Hi all,
I have an SD card project that that logs data, and can lose power at any time. The only way I seem to be able to keep the files intact is open them, append, and close them--but it seems take so long (relatively speaking).
I'm using an Adafruit Feather M0 board, with their SD card & RTC shield. Their tutorial has me using the SD.h library. Here's a code-snippet of how I'm writing to the SD card:
dataFile = SD.open(fileName, FILE_WRITE); // Seems to take less than 1-ms
dataFile.println(dataString); // Seems to take 3-ms
dataFile.close(); // Seems to take 11-ms.
This is clunky, and not elegant. I know there has to be a better way. I also know there's a small chance, if I lose power before that last line runs, I'm probably still gonna corrupt the file...
Please, can I get some advice?
Thank you,
-Jeff
Gnerffed:
Hi all,
I have an SD card project that that logs data, and can lose power at any time. The only way I seem to be able to keep the files intact is open them, append, and close them--but it seems take so long (relatively speaking).

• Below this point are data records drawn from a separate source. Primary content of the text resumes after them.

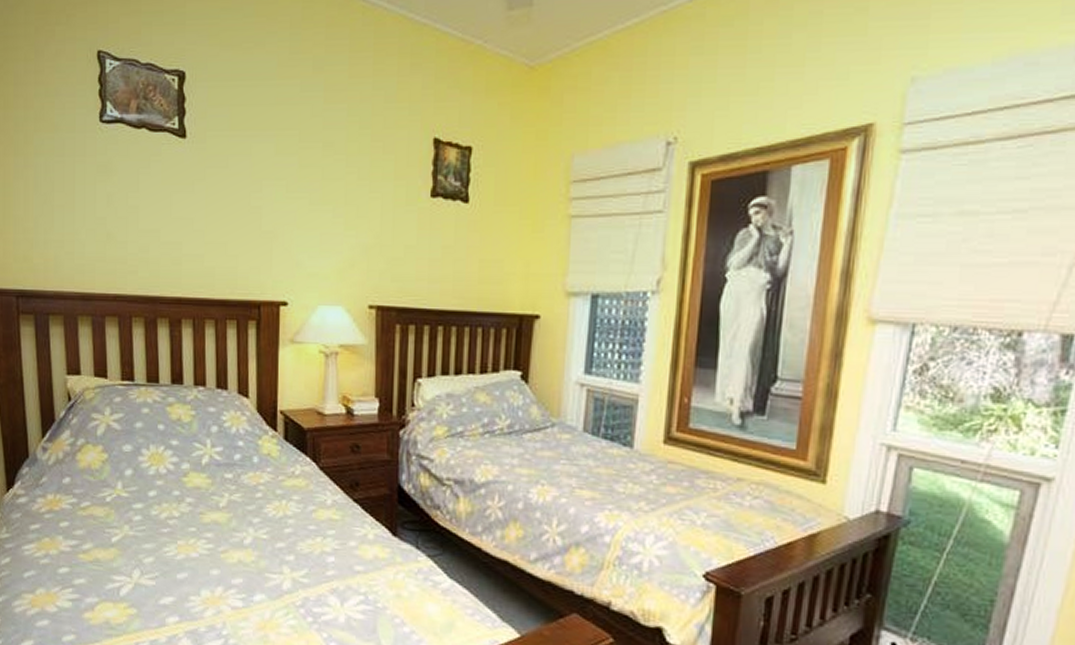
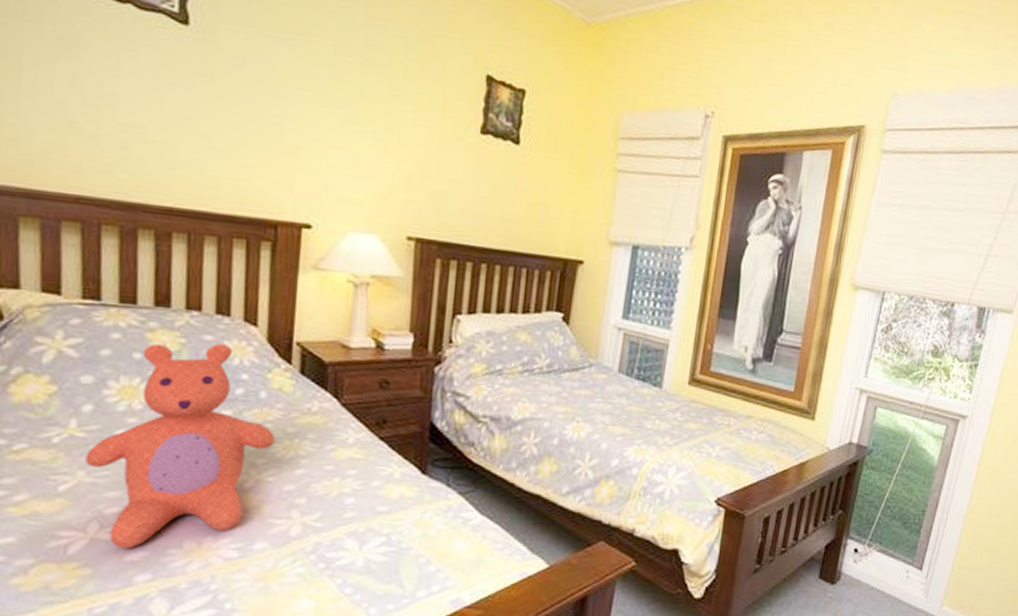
teddy bear: none [128,415,267,594] -> present [85,344,275,549]

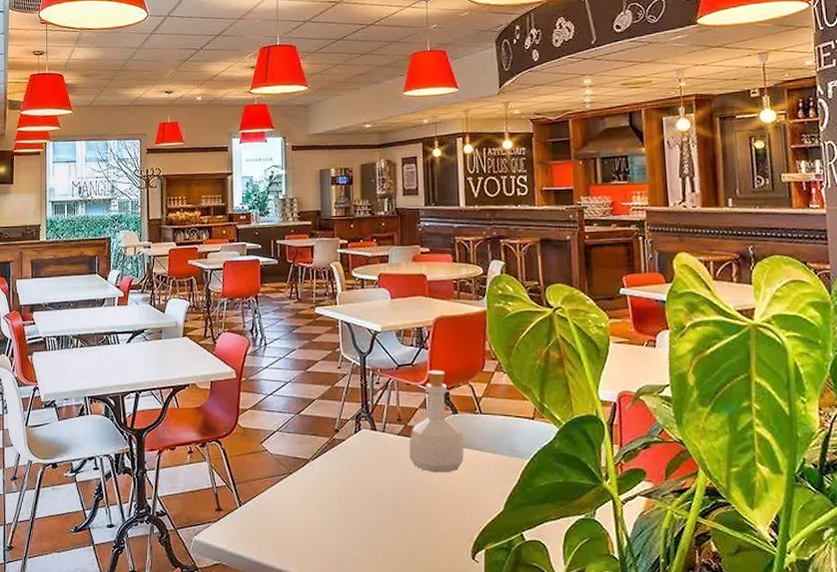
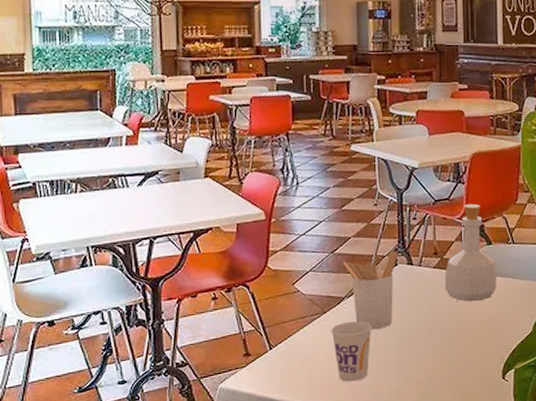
cup: none [297,484,337,547] -> present [331,321,372,382]
utensil holder: none [307,414,362,495] -> present [342,250,398,330]

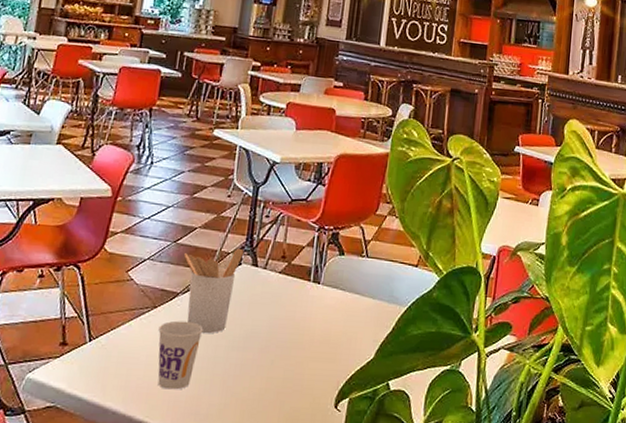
bottle: present [444,203,497,302] -> none [287,207,346,317]

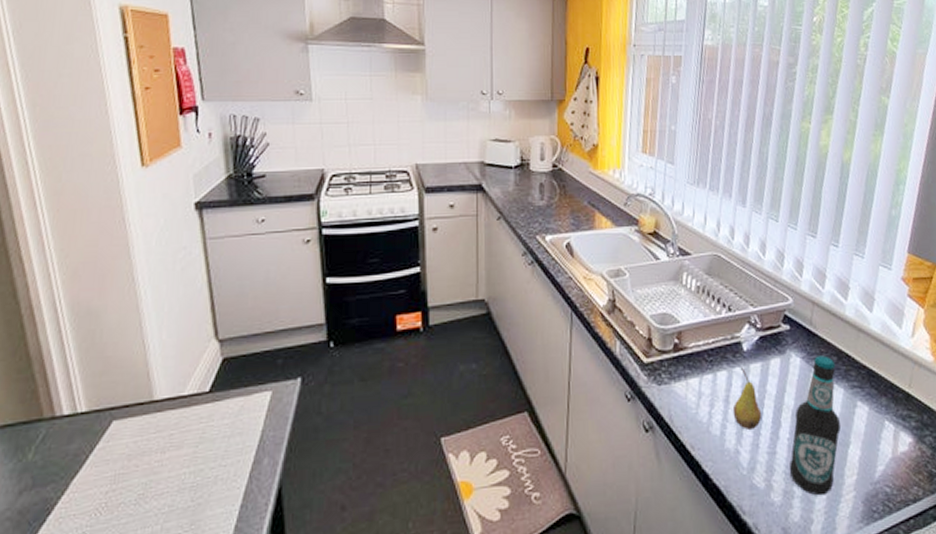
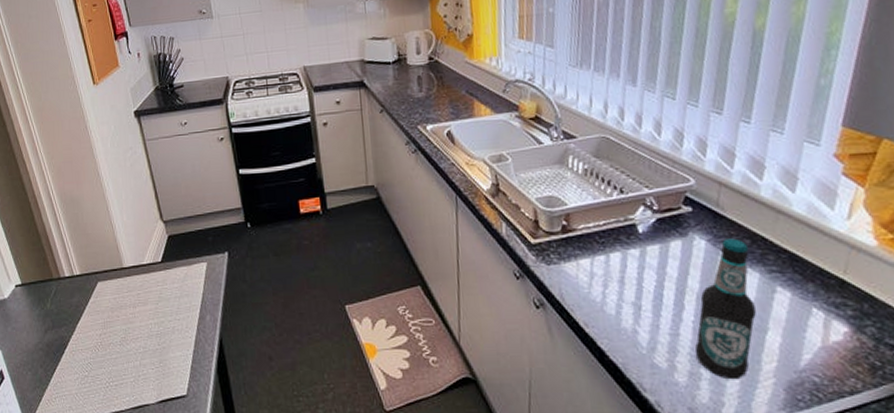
fruit: present [732,367,762,430] -> none [628,249,663,310]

I'm using an Adafruit Feather M0 board, with their SD card & RTC shield. Their tutorial has me using the SD.h library. Here's a code-snippet of how I'm writing to the SD card:
dataFile = SD.open(fileName, FILE_WRITE); // Seems to take less than 1-ms
dataFile.println(dataString); // Seems to take 3-ms
dataFile.close(); // Seems to take 11-ms.
This is clunky, and not elegant. I know there has to be a better way. I also know there's a small chance, if I lose power before that last line runs, I'm probably still gonna corrupt the file...

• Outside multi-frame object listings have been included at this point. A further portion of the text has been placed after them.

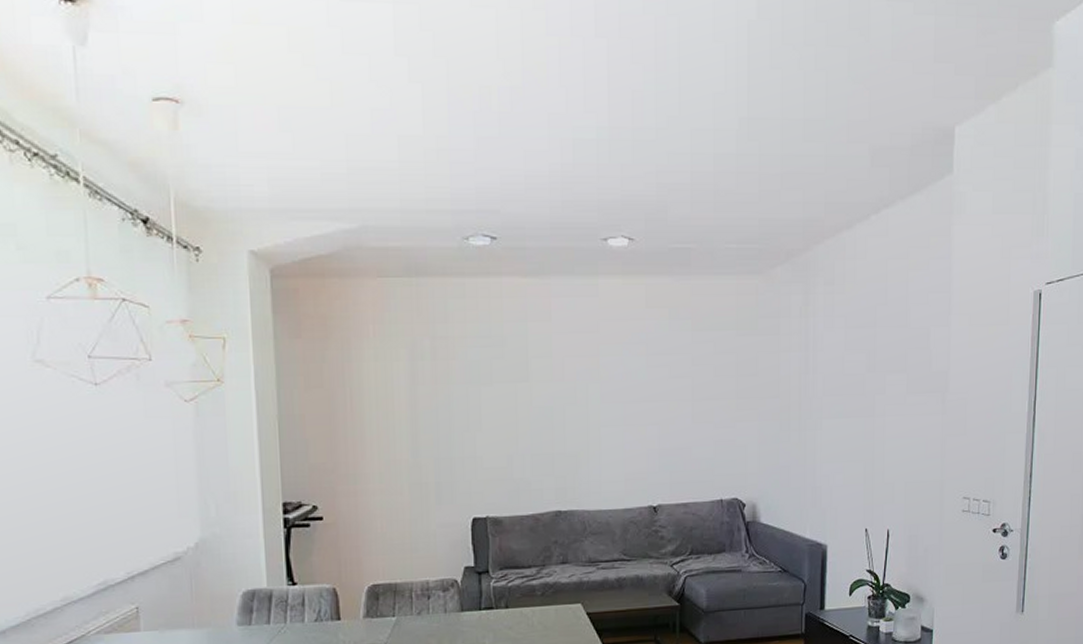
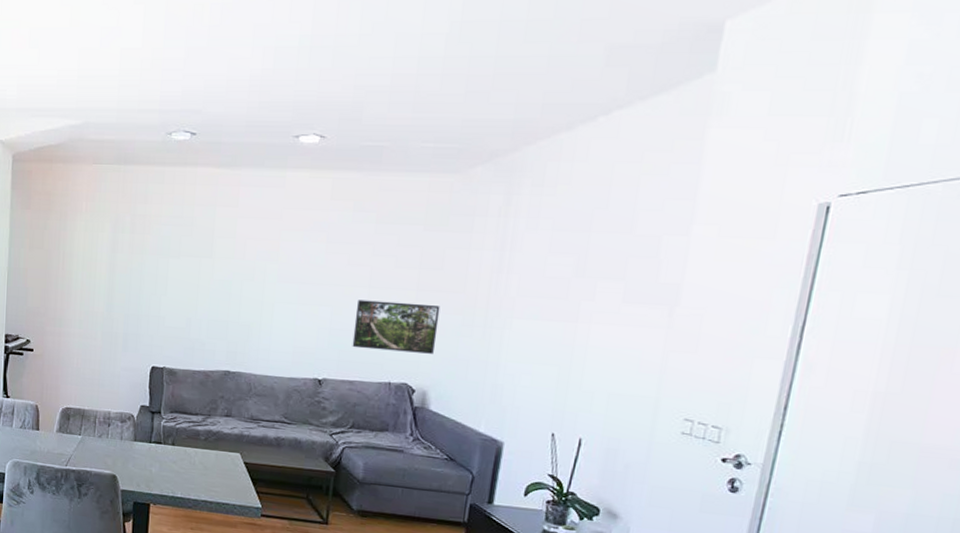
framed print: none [682,412,759,467] -> present [352,300,441,354]

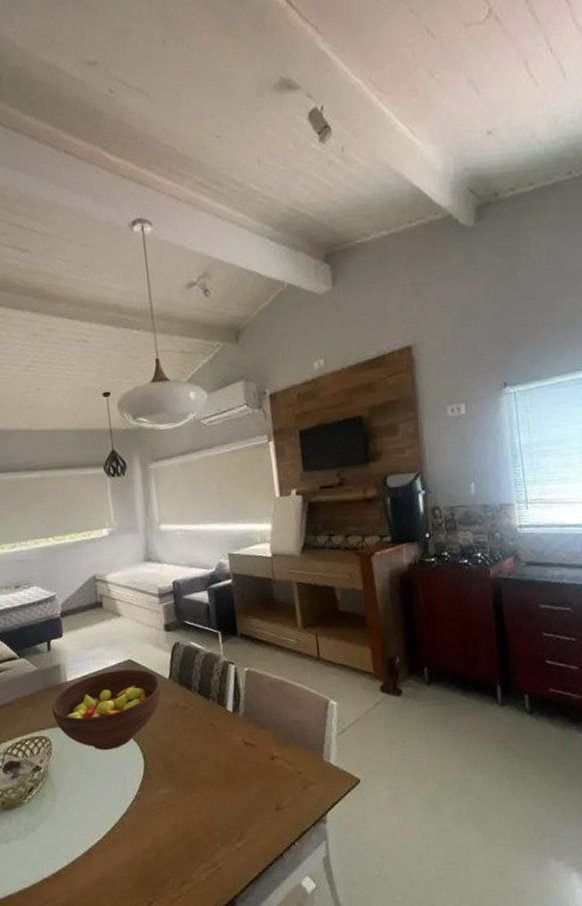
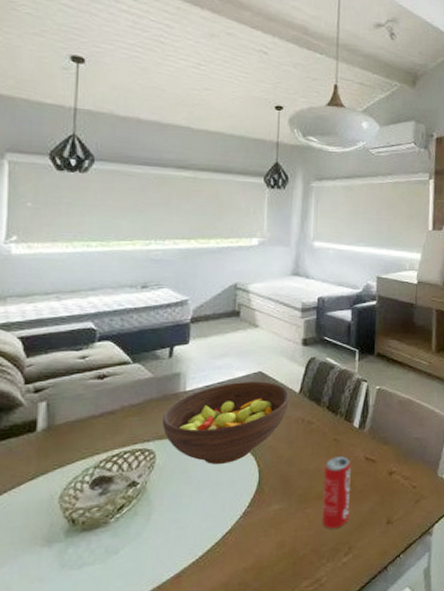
beverage can: none [205,741,236,814] -> present [322,456,351,529]

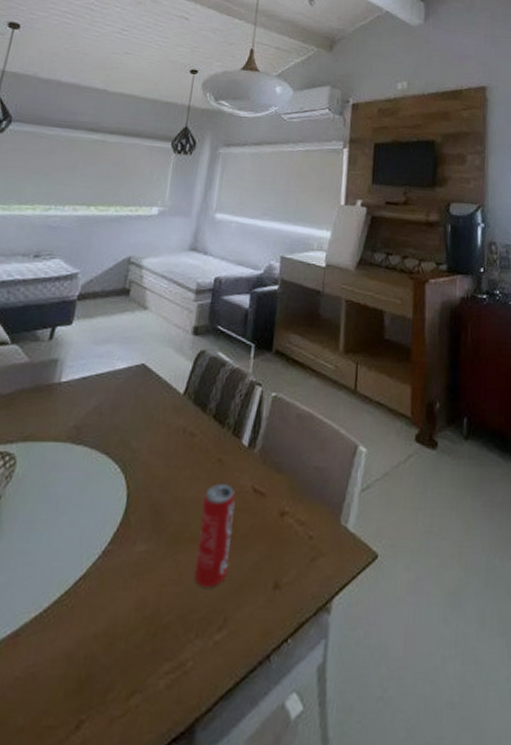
fruit bowl: present [161,381,290,464] -> none [29,374,174,480]

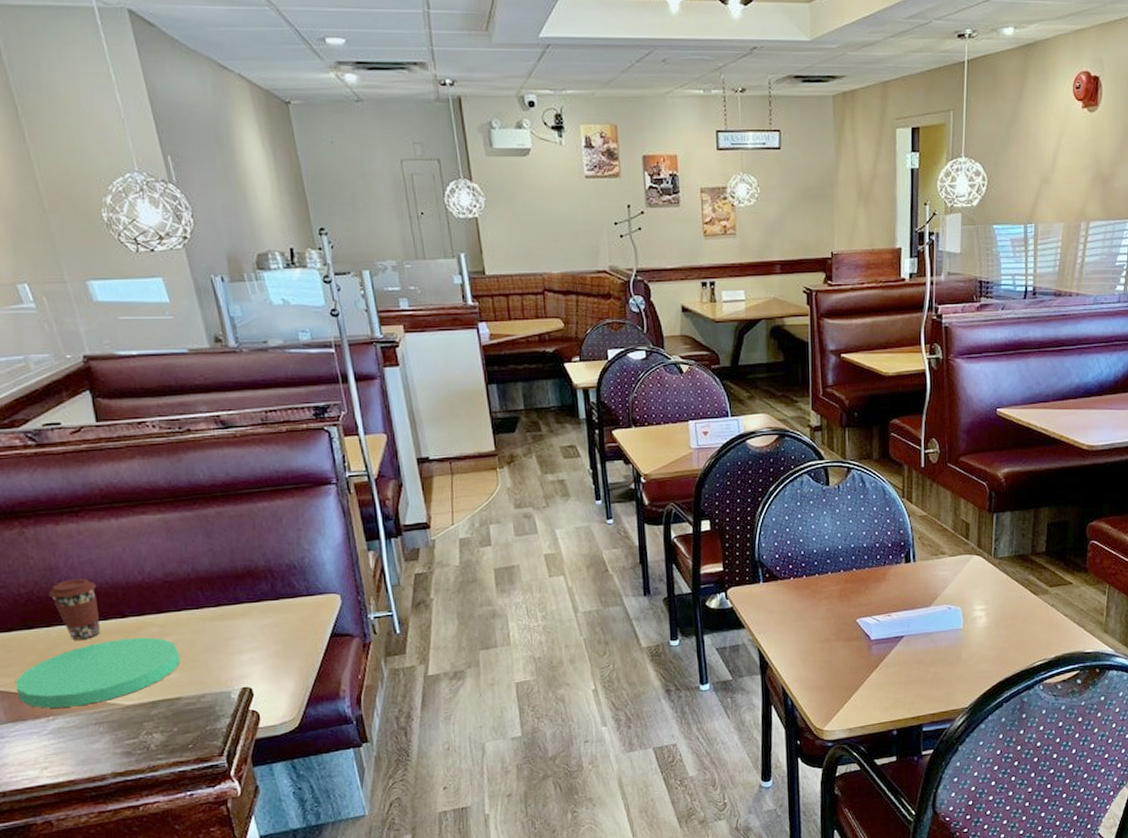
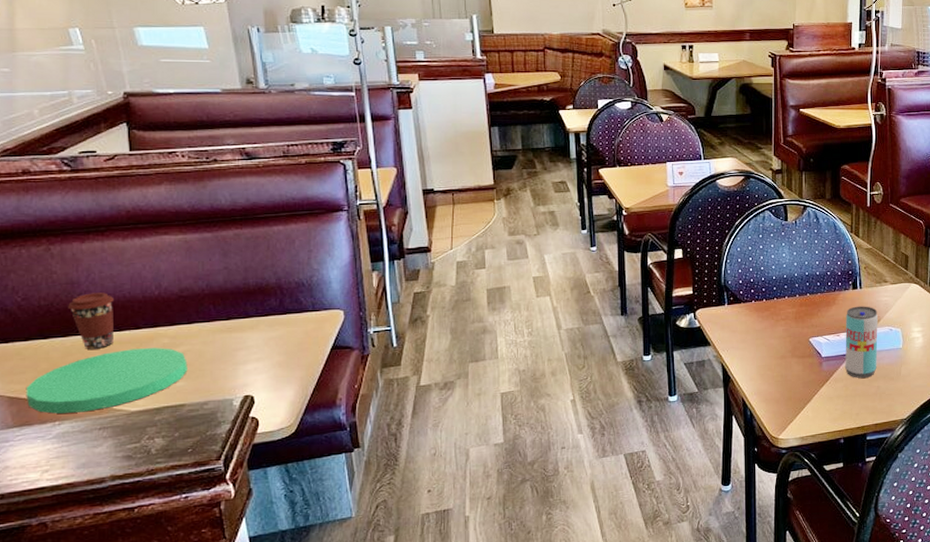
beverage can: none [897,581,935,663] -> present [845,306,878,378]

Please, can I get some advice?
Thank you,
-Jeff
- Build a circuit that gives you 50ms of advanced warning of power failure.

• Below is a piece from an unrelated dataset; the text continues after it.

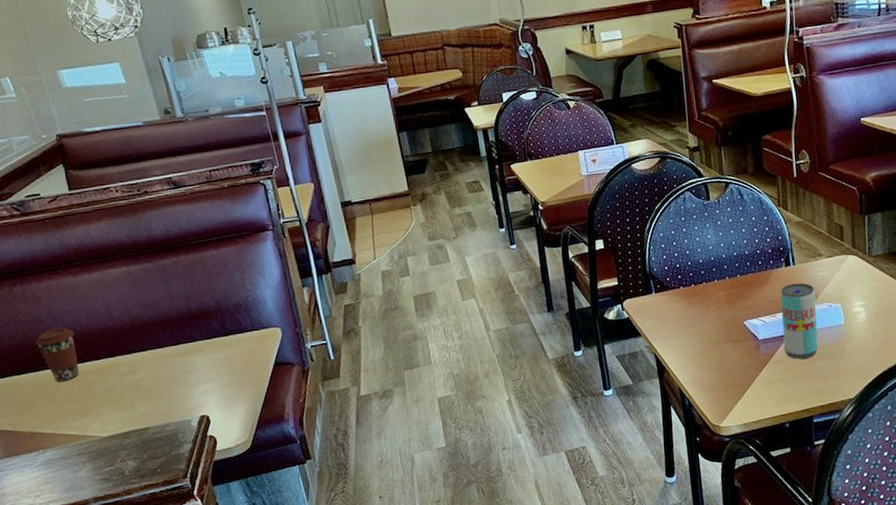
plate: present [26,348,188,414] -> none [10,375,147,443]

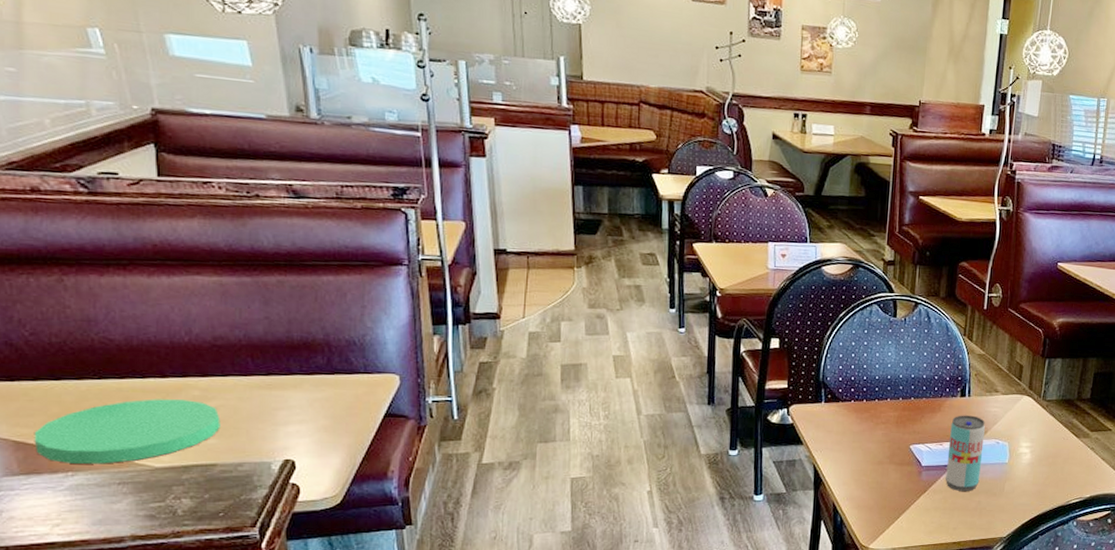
plate: none [10,375,147,443] -> present [34,399,221,464]
coffee cup: present [35,327,79,382] -> none [84,333,138,396]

- Connect the output of this circuit to an Arduino Interrupt pin.
- After receiving the interrupt, close the file.
- Monitor the power failure input, If the input was a false alarm (only a momentary glitch), enter a timing loop that allows the power supply to stabilize.
If the power supply recovers, return to the logging mode.
- If the power failure input stays true, hang in a loop until the processor's brown out circuit activates.
Chuck.
While you say your code is clunky and not elegant, it is also normal and reliable. The 15ms to do the job sounds quite fast, and you haven't explained if and why you have a problem with that. Further, this is not usually seen as a problem by those who voluntarily turn their power off before checking that the SD operation is complete.
I think you should re-assess the risks. If your paranoia is getting the better of you or, indeed the power supply really is so erratic that it is hampering your work, you might consider running the show on batteries and essentially just use the mains to charge them.